*EXERCISE PROMPT*
The required output is every line from the beginning of the entries below through the line that includes "5: 300000 -> 161000", copied exactly.

⟨

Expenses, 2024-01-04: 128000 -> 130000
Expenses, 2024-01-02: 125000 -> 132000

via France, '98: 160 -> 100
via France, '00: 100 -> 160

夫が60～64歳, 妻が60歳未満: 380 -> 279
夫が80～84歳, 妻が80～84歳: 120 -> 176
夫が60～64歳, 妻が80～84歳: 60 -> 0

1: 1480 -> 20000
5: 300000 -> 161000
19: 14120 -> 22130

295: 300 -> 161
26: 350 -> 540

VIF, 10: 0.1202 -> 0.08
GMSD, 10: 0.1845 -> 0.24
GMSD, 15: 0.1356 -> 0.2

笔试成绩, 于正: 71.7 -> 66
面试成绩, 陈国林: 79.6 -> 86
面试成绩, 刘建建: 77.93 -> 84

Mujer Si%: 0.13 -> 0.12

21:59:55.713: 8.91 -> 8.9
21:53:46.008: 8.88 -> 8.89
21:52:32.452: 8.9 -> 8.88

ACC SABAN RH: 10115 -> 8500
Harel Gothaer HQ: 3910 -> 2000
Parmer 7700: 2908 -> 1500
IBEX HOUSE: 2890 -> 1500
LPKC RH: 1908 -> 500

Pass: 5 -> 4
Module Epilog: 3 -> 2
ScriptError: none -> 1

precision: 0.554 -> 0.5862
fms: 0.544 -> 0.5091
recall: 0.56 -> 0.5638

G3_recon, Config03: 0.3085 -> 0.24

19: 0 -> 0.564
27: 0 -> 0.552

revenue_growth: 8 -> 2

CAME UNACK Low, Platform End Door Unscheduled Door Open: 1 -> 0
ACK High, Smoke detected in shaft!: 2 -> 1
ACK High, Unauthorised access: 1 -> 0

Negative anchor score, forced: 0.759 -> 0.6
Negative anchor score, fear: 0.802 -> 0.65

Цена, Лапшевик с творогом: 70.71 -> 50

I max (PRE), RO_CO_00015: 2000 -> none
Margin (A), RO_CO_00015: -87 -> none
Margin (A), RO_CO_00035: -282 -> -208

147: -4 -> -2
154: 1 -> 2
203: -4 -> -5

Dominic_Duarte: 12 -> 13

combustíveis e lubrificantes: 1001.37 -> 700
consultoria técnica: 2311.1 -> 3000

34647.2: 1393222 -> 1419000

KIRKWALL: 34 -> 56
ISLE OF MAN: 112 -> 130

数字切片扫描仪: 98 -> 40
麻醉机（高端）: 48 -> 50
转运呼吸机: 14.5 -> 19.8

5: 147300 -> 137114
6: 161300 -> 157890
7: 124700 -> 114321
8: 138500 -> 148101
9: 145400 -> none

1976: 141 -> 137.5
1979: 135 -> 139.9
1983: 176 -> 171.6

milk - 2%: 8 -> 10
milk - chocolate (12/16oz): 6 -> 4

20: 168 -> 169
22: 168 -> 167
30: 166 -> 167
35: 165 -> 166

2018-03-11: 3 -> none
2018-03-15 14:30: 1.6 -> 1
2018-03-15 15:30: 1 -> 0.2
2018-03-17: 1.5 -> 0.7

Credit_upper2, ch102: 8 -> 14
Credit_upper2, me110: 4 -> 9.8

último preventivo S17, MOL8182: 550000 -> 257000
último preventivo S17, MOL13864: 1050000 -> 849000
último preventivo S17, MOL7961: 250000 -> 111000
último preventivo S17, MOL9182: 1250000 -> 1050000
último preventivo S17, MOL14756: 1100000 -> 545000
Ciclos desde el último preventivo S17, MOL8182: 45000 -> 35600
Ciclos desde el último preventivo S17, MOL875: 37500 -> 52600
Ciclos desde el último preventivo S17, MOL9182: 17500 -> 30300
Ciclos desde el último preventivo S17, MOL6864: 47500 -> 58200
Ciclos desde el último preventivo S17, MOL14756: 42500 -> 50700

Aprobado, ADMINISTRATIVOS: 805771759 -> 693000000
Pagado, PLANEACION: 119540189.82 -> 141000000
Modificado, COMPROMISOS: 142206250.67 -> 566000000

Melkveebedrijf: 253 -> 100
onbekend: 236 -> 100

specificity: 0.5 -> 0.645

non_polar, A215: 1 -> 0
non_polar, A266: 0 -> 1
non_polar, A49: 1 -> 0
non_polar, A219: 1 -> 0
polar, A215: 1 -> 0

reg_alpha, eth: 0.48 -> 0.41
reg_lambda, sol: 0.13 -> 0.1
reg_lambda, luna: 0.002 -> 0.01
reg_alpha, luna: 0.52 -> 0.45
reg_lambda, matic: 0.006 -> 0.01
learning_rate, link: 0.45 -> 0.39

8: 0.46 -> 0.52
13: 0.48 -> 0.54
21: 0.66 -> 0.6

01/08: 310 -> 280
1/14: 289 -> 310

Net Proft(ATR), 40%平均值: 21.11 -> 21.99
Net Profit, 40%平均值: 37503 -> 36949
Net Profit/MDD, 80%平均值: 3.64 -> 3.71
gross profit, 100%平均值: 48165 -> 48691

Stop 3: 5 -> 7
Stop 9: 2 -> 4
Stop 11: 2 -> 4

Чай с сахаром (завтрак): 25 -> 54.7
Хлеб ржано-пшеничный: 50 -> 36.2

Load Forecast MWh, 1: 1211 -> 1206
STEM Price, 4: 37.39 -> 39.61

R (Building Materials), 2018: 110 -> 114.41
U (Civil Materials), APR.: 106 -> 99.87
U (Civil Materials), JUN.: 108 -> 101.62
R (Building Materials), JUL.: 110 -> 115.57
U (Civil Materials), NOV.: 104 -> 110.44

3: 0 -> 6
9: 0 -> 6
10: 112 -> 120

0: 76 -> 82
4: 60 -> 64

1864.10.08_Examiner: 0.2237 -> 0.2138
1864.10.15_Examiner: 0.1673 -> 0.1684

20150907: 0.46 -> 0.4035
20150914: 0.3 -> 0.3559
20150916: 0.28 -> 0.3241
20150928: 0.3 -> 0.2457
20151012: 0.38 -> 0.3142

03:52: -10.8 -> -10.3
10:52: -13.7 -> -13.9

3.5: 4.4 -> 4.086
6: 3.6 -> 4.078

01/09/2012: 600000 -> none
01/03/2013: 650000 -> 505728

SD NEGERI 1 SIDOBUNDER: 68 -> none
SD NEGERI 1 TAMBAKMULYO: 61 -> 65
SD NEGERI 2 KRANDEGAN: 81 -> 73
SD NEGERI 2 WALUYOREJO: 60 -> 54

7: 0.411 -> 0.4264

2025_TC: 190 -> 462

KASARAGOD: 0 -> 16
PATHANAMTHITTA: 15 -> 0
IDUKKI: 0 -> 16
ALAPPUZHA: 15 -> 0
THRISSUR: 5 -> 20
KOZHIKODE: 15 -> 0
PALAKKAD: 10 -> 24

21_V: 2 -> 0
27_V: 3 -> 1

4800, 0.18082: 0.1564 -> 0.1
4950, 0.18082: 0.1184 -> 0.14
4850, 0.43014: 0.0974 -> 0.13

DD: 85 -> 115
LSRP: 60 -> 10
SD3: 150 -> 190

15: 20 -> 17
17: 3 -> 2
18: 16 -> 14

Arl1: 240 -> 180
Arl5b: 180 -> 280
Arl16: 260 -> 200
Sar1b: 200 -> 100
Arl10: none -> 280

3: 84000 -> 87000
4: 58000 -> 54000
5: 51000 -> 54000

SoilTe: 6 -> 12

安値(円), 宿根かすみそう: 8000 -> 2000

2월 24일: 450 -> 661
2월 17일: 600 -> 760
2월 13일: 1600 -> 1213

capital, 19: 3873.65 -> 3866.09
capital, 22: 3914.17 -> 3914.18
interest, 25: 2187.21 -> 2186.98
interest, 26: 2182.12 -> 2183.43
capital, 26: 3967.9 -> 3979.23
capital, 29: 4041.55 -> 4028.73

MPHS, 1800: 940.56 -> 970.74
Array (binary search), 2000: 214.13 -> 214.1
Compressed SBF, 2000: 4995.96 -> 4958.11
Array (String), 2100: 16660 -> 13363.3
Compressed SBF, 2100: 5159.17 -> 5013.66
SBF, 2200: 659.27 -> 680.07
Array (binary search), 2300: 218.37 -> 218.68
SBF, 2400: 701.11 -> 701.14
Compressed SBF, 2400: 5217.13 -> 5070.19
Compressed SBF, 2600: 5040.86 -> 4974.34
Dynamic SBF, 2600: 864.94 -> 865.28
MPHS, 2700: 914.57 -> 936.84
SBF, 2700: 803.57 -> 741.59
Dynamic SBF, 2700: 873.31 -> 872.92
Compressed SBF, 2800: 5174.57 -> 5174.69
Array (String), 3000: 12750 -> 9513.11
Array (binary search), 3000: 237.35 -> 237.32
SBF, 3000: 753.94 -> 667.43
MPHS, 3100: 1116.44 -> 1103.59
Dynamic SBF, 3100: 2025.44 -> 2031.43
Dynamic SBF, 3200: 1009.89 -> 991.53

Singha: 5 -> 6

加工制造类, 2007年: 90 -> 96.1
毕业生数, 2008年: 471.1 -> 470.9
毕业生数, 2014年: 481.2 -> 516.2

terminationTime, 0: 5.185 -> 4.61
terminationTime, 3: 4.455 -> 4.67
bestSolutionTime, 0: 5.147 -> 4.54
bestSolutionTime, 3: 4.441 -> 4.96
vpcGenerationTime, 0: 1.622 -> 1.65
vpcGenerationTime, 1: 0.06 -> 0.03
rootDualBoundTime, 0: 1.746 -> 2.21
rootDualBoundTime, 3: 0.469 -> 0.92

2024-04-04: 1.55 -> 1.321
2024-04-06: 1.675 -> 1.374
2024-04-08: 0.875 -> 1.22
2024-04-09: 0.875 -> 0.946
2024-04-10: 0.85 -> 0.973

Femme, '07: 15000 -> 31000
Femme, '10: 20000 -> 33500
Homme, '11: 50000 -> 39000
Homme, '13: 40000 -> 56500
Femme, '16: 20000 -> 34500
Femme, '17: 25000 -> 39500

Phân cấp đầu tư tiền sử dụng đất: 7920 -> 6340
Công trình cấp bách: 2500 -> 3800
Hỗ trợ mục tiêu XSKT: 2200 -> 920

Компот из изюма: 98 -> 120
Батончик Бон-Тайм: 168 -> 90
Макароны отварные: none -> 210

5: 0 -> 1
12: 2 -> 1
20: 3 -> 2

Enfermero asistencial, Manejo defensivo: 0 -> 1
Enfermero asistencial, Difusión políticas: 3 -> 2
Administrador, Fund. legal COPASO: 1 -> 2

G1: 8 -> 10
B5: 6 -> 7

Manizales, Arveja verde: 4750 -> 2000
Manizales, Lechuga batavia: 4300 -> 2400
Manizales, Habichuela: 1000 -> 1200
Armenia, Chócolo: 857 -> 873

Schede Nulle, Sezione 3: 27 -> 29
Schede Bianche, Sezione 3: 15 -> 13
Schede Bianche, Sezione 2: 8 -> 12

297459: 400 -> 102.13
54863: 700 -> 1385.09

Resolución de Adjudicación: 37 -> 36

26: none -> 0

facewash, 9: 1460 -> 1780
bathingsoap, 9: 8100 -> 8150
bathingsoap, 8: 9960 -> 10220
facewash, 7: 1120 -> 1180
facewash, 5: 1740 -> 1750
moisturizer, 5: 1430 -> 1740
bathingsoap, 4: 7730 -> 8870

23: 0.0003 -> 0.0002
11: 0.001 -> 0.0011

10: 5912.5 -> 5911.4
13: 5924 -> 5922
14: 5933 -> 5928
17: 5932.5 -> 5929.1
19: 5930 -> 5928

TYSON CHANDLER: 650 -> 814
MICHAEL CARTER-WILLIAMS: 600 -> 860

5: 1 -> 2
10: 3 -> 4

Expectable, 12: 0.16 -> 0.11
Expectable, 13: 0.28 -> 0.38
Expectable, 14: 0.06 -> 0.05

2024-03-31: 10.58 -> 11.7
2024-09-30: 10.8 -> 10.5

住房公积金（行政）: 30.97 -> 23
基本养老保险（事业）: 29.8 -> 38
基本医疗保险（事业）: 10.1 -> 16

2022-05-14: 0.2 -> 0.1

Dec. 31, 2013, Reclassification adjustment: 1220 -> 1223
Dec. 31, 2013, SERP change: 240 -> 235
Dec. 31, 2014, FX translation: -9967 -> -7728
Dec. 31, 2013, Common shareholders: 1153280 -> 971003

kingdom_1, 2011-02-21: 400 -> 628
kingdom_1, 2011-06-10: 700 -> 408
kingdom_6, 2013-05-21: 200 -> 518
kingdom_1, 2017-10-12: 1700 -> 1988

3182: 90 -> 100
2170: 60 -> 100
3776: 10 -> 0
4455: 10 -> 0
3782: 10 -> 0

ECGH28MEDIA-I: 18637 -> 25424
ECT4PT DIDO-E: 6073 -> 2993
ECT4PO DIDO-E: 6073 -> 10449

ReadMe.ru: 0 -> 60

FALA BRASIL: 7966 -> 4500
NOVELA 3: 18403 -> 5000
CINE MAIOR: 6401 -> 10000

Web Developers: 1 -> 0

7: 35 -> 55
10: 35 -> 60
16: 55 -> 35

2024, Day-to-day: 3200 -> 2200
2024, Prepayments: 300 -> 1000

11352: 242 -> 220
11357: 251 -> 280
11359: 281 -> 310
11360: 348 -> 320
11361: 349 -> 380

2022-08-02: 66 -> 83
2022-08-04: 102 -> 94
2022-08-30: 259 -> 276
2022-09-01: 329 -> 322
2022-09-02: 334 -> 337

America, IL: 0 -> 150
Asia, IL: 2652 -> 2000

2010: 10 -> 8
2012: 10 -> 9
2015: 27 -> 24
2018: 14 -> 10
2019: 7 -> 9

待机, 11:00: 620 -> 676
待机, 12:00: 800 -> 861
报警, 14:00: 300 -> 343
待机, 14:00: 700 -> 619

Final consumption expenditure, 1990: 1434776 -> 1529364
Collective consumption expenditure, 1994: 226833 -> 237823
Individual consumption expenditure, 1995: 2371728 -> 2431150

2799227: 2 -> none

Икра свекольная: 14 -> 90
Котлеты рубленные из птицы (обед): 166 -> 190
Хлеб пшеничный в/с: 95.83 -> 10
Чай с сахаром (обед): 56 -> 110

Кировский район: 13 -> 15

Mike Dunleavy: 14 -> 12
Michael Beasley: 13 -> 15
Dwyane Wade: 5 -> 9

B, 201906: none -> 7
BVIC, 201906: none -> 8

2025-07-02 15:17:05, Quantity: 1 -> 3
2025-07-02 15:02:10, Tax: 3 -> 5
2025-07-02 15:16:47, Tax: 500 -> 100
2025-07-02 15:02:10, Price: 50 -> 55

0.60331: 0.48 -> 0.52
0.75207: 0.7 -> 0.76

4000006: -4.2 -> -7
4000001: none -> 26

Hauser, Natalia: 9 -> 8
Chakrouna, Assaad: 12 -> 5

⟩

*EXERCISE RESPONSE*
Expenses, 2024-01-04: 128000 -> 130000
Expenses, 2024-01-02: 125000 -> 132000

via France, '98: 160 -> 100
via France, '00: 100 -> 160

夫が60～64歳, 妻が60歳未満: 380 -> 279
夫が80～84歳, 妻が80～84歳: 120 -> 176
夫が60～64歳, 妻が80～84歳: 60 -> 0

1: 1480 -> 20000
5: 300000 -> 161000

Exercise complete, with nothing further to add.